Th: Een zonnebril, echt waar?
6. Set ‘handtaps’
Th: Oh, en Anja, als je nu aan het spook denkt, hoe is het nu met het spook?
Cl: Niets.
Th: Niets met het spook. Oké, kom nog maar even.
7. Set ‘handtaps’
Th: Denk nog maar even heel erg aan het spook.

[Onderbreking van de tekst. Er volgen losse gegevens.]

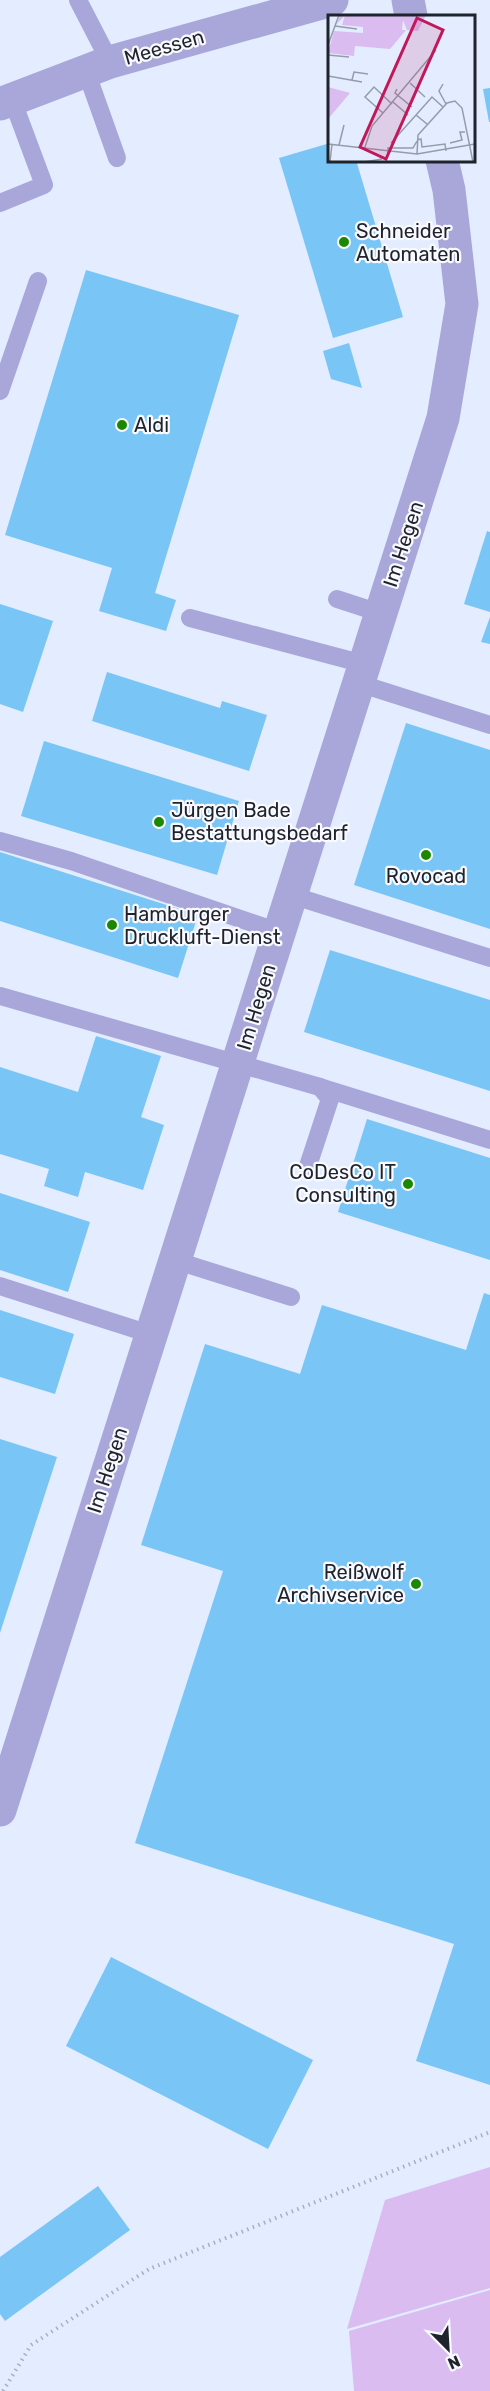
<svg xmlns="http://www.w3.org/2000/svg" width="490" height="2391" viewBox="0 0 490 2391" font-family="Rubik,sans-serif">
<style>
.green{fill:#dabcf1}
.building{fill:#79c5f6}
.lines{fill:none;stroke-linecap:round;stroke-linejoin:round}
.path{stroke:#a8b0bf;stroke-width:4;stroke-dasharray:1.5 4.5;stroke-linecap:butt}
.service{stroke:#a9a7da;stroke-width:18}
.minor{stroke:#a9a7da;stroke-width:33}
.poi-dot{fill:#1c8800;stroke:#f8faff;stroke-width:2}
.labels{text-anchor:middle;stroke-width:4.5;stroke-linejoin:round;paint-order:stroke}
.street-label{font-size:20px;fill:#1f232b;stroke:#f8faff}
.poi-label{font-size:20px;fill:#1f232b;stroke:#f8faff;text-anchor:start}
.inset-road{fill:none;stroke:#959caa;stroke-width:1.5}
.view{fill:#c2185b;fill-opacity:0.15;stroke:#c2185b;stroke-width:3}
.inset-edge{fill:none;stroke:#1f232b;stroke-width:3}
</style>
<rect width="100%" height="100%" fill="#e3edff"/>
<!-- green -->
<g class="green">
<polygon points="490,2167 490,2288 347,2329 385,2200"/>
<polygon points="490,2290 490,2391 354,2391 349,2331"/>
</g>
<!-- building -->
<g class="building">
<polygon points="490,88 490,122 489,122 483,89"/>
<polygon points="330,143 330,160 356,160 403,317 333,338 279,158"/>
<polygon points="86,270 239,315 155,593 176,600 166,631 99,611 112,568 5,535"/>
<polygon points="349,343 362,388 331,379 323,351"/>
<polygon points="487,531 490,532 490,612 464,604"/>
<polygon points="0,604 53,621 23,712 0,704"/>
<polygon points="490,617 490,644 481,642"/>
<polygon points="107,672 220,708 222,701 267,715 249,771 92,721"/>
<polygon points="406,723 490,750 490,929 354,885"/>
<polygon points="44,741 239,801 217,875 21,816"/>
<polygon points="0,852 198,915 178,978 0,921"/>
<polygon points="330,950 490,1000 490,1091 304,1032"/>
<polygon points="96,1036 161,1056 141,1117 164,1125 143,1190 85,1172 78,1197 44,1186 49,1169 0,1154 0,1067 78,1092"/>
<polygon points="367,1119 490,1158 490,1260 338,1212"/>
<polygon points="0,1193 90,1222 68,1292 0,1270"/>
<polygon points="484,1293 490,1295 490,2085 416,2061 454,1944 135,1843 223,1571 141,1545 205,1344 300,1374 322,1305 466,1350"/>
<polygon points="0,1310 74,1334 55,1394 0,1377"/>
<polygon points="0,1439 57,1457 0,1633"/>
<polygon points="111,1957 313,2060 268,2149 66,2046"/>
<polygon points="98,2186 130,2230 5,2321 0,2314 0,2257"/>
</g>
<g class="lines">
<!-- path -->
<polyline class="path" points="3,2391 31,2345 149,2269 490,2132"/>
<!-- service -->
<g class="service">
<polyline points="78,0 110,62"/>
<polyline points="86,71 117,158"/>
<polyline points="0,203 44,185 12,99"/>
<polyline points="0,391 38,281"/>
<polyline points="337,599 380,613"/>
<polyline points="190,618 364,664"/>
<polyline points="358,683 490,725"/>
<polyline points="0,841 71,861 279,932"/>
<polyline points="291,895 490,958"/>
<polyline points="0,996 320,1087 330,1099 308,1166"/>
<polyline points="320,1087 490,1140"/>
<polyline points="174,1260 291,1297"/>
<polyline points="0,1286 150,1334"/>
</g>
<!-- minor -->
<g class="minor">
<polyline points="408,0 411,16"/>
<polyline points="0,104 110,62 332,0"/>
<polyline points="0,1810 443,418 462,304 449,190 442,160"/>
</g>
</g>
<!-- markers -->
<g class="poi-dot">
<circle cx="344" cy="242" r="6"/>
<circle cx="122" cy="425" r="6"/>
<circle cx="159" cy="822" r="6"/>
<circle cx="426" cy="855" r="6"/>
<circle cx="112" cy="925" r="6"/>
<circle cx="408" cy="1184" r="6"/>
<circle cx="416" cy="1584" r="6"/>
</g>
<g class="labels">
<!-- street labels -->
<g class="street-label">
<text transform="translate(164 47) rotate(-16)" y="7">Meessen</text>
<text transform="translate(403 544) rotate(-72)" y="7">Im Hegen</text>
<text transform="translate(256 1007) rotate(-73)" y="7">Im Hegen</text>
<text transform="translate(107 1470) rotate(-72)" y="7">Im Hegen</text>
</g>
<!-- poi labels -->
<g class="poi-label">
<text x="356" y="238">Schneider<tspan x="356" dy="23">Automaten</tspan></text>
<text x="134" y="432">Aldi</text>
<text x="171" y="817">Jürgen Bade<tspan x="171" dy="23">Bestattungsbedarf</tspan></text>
<text x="426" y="883" text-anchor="middle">Rovocad</text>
<text x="124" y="921">Hamburger<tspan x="124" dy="23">Druckluft-Dienst</tspan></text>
<text x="396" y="1179" text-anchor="end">CoDesCo IT<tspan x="396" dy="23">Consulting</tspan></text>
<text x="404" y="1579" text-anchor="end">Reißwolf<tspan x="404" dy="23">Archivservice</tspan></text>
</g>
</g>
<!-- overview -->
<g transform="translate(328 15)">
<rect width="147" height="147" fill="#e3edff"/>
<path d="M12,0H98L90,16L79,15L75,5L74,15H78L62,34L27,31L26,41L0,38L6,16L35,18V12L14,10L17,0L9,9ZM0,72L22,78L0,104Z" fill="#dabcf1"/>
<path class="inset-road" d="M7,11L29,14M0,30L11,0M0,40L21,42M0,61L34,67M24,65L26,57L40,59M82,68L97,82M115,69L111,76L118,89M69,74L67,78L84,92M65,87L80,100M55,98L37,82L46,72L64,89M88,100L104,82L115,92M89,125L93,124L94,132L117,129L118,136M63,128L88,100L99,109M122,128L134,125L132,117H137M0,129L89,139L147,129M11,130L16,110M36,135L44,111L108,35M60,138V133H85L89,126M89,139L90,120L119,88L127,86L134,93L145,147M2,147L4,129M36,147L54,144"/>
<path class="view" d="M89,3L115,15L58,144L32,132Z"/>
<rect width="147" height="147" class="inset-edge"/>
</g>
<!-- north arrow -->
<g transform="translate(448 2349) rotate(156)" stroke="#f8faff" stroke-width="4.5" paint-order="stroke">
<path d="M0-4.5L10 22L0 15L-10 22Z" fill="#1f232b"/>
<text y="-9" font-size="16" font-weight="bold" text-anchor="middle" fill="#1f232b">N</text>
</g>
</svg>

Cl: Ik denk dat het spook weg is.
Th: Oké, goed zo. Kom maar, dan gaan we daar aan denken. Dat het spook weg is en dat het nooit meer terugkomt. Want waar is hij naartoe?
Cl: Boodschapjes doen.
Th: Naar buiten toe? Ja, boodschappen doen, hè? Ja, en als je nu denkt aan het spook, waar is het nu?
Cl: Weg.
Th: Weg, oké nog één keer
8. Set ‘handtaps’
Cl: Dat is wel genoeg, hè?
Th: Hè?
Cl: Het is heel veel genoeg
Th: Ja, dit is het laatste. Dan is het echt genoeg, hè?
Cl: (knikt ‘ja’)
Th: Ja, klaar.
Na deze uiterst kortdurende interventie, die in totaal niet meer dan 10 minuten duurde, bleek het spook de volgende nacht te zijn verdwenen en kwam het niet meer terug. Anja kon weer slapen. De slaapproblemen hebben zich sindsdien niet meer voorgedaan.